• _EXERCISE GOAL_
What you write must match exactly the lines from the one with "Selectable markers" through the last line of the material below.

(DATA SUPPLIED)

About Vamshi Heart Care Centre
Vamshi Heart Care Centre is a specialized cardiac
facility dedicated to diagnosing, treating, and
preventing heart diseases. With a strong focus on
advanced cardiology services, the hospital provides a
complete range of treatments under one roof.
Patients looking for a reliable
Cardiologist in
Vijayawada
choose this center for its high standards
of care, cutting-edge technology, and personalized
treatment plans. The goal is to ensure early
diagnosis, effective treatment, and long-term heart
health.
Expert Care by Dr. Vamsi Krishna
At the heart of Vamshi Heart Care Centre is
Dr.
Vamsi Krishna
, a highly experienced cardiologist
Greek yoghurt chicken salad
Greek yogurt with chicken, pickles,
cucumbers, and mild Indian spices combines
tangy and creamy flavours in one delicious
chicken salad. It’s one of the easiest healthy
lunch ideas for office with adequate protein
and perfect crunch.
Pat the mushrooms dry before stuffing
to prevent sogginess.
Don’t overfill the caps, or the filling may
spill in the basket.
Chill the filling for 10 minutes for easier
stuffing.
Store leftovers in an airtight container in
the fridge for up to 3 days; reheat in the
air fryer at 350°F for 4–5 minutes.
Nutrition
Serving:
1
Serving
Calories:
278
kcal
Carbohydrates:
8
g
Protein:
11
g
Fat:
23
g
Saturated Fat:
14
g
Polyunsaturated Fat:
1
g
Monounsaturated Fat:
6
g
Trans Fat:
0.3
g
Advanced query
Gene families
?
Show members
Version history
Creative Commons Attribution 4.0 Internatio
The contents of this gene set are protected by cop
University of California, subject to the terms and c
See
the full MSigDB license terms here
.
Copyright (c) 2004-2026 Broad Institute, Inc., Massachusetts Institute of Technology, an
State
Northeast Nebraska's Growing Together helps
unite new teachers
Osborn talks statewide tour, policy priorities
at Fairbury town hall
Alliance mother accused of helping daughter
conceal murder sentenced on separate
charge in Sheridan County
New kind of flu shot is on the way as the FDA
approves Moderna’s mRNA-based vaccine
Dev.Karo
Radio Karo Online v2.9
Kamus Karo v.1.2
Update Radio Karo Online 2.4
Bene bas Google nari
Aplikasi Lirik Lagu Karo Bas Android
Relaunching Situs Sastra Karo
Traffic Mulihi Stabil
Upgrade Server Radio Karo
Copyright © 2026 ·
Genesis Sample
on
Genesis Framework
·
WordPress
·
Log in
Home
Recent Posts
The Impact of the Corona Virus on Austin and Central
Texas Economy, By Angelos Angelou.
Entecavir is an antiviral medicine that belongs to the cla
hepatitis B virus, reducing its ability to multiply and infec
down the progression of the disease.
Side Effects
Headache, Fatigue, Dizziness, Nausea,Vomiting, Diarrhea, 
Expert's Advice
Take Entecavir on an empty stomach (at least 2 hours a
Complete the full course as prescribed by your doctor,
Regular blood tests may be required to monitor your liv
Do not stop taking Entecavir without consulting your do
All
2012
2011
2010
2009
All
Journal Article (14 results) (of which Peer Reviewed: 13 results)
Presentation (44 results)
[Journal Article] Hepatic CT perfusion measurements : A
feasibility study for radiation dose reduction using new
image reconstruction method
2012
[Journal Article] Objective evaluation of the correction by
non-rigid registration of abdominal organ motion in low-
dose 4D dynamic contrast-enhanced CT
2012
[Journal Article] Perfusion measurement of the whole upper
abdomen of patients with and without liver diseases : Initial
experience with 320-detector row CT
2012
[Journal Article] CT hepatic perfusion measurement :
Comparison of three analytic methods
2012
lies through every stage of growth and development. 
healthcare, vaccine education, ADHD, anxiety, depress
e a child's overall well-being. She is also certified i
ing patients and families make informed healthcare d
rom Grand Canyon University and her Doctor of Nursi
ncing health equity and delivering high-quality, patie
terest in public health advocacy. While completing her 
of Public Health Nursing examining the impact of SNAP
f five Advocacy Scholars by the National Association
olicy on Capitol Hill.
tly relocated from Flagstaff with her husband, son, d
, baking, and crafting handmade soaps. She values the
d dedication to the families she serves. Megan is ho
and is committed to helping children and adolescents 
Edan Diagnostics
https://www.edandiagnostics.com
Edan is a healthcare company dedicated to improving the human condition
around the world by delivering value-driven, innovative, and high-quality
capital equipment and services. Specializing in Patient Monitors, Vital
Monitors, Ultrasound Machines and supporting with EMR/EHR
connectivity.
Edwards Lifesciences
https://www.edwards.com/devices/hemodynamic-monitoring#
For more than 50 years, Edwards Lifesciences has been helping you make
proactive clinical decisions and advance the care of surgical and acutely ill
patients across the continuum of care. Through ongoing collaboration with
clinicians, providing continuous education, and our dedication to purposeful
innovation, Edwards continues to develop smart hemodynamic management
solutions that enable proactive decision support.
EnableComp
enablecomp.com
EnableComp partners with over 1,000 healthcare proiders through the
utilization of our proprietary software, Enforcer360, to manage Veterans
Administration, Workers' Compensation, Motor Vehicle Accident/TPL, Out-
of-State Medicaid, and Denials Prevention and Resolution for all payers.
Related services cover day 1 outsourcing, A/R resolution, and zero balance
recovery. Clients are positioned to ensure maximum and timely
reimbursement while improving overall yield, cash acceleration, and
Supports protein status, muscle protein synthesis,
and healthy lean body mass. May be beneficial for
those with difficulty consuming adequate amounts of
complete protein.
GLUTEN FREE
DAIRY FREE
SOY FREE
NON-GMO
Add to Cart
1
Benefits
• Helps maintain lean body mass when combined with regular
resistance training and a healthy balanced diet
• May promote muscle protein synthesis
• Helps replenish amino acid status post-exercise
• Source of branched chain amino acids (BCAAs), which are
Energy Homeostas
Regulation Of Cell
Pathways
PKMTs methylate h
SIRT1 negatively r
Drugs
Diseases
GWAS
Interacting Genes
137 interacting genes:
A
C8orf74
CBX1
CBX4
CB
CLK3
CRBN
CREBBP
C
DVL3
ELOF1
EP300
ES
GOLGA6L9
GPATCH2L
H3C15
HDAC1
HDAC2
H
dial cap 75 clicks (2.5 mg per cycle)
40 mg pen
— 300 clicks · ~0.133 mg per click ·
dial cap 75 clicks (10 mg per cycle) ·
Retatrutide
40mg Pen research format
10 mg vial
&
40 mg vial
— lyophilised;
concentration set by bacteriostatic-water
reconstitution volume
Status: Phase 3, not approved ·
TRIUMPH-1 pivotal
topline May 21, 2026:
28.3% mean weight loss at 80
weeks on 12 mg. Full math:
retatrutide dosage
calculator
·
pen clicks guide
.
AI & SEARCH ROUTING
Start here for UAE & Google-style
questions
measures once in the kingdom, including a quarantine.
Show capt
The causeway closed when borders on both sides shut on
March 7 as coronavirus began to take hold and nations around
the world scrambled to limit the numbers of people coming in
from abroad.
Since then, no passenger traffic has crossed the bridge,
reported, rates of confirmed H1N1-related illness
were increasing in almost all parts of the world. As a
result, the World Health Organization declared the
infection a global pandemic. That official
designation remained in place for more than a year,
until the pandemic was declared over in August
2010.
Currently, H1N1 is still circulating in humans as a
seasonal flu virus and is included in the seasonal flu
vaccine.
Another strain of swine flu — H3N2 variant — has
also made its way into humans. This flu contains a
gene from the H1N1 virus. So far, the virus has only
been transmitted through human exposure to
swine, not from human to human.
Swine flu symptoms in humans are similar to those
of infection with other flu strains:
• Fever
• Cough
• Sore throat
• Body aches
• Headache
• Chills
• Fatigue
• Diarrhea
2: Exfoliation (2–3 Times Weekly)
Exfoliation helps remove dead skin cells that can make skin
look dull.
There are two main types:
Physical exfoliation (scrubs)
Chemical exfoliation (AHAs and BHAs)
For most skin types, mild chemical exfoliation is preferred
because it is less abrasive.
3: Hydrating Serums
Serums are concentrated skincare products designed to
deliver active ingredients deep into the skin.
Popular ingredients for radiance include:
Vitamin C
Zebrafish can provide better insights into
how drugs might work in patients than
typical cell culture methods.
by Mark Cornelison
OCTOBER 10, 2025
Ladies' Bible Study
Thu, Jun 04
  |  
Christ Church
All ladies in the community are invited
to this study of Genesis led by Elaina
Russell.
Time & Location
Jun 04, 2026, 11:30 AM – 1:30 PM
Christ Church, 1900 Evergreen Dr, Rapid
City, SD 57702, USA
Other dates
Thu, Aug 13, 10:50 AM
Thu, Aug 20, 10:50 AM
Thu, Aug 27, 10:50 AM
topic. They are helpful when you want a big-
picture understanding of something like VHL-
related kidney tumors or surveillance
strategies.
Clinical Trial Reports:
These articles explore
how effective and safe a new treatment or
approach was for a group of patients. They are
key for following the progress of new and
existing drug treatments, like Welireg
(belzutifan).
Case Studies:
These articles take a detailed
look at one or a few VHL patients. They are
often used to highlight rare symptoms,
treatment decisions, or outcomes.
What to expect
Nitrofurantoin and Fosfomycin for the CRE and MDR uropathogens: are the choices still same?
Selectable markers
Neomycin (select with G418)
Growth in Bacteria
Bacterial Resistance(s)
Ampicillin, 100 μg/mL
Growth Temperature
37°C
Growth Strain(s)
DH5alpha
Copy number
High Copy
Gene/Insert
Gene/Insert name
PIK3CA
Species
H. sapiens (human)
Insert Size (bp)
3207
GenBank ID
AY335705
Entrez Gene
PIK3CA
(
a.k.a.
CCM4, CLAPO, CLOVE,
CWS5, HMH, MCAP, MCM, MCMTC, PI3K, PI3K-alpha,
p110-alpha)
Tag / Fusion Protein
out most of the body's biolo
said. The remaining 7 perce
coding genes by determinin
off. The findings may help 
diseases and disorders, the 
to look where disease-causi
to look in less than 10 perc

(End DATA SUPPLIED)

• _ANSWER AREA_
Selectable markers
Neomycin (select with G418)
Growth in Bacteria
Bacterial Resistance(s)
Ampicillin, 100 μg/mL
Growth Temperature
37°C
Growth Strain(s)
DH5alpha
Copy number
High Copy
Gene/Insert
Gene/Insert name
PIK3CA
Species
H. sapiens (human)
Insert Size (bp)
3207
GenBank ID
AY335705
Entrez Gene
PIK3CA
(
a.k.a.
CCM4, CLAPO, CLOVE,
CWS5, HMH, MCAP, MCM, MCMTC, PI3K, PI3K-alpha,
p110-alpha)
Tag / Fusion Protein
out most of the body's biolo
said. The remaining 7 perce
coding genes by determinin
off. The findings may help 
diseases and disorders, the 
to look where disease-causi
to look in less than 10 perc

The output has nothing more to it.